→ YOUR INSTRUCTIONS:
Show all lines from the records below in which the string "bounding" is present.

→ RECORDS:

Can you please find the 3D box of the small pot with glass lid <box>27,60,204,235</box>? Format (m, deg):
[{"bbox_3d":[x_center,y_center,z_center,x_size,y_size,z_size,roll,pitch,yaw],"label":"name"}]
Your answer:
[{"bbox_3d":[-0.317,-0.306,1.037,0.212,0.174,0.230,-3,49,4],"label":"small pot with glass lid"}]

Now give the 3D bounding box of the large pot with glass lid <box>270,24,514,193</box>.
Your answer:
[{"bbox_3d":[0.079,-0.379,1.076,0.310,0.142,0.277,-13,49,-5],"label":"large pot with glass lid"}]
...
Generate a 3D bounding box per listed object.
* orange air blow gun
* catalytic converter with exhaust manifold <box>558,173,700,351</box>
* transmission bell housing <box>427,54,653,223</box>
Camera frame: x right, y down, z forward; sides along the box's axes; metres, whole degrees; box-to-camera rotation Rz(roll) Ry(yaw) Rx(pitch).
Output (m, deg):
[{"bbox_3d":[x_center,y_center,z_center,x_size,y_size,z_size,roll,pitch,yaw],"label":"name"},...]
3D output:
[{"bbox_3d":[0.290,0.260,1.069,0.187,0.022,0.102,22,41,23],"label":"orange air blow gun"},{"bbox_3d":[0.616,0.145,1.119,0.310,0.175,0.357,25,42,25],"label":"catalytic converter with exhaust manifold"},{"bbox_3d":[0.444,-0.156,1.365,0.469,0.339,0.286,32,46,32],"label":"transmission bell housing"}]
...
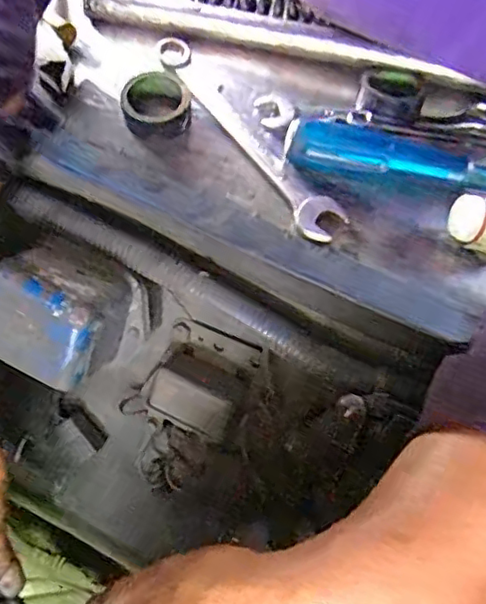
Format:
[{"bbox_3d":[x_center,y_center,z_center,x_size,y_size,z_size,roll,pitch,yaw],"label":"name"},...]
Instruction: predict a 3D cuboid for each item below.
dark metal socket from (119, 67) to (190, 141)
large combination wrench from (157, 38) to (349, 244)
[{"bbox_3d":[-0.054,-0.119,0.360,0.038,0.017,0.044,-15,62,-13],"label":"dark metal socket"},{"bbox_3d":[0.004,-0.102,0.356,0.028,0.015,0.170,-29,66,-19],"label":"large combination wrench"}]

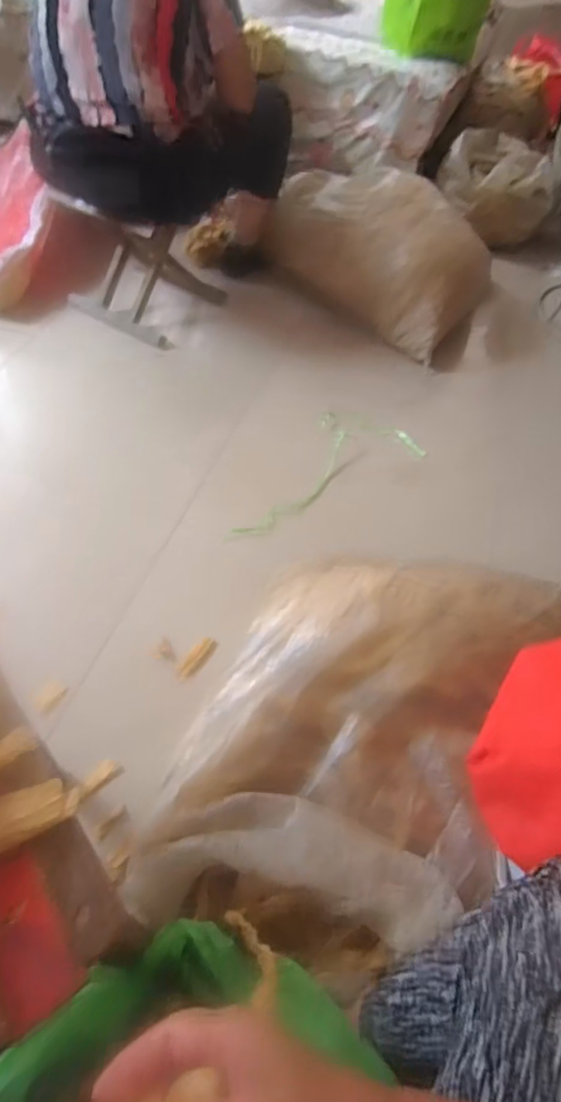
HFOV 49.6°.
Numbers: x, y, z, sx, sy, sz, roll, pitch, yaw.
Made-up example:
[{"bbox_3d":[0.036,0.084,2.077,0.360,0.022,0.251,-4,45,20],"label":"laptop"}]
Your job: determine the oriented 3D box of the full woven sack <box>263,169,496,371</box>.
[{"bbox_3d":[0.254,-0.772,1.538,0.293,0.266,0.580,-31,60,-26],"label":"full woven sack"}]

→ EXERCISE SOLUTION:
Now give the 3D bounding box of the large pot with glass lid <box>270,24,514,193</box>.
Generate a 3D bounding box per listed object.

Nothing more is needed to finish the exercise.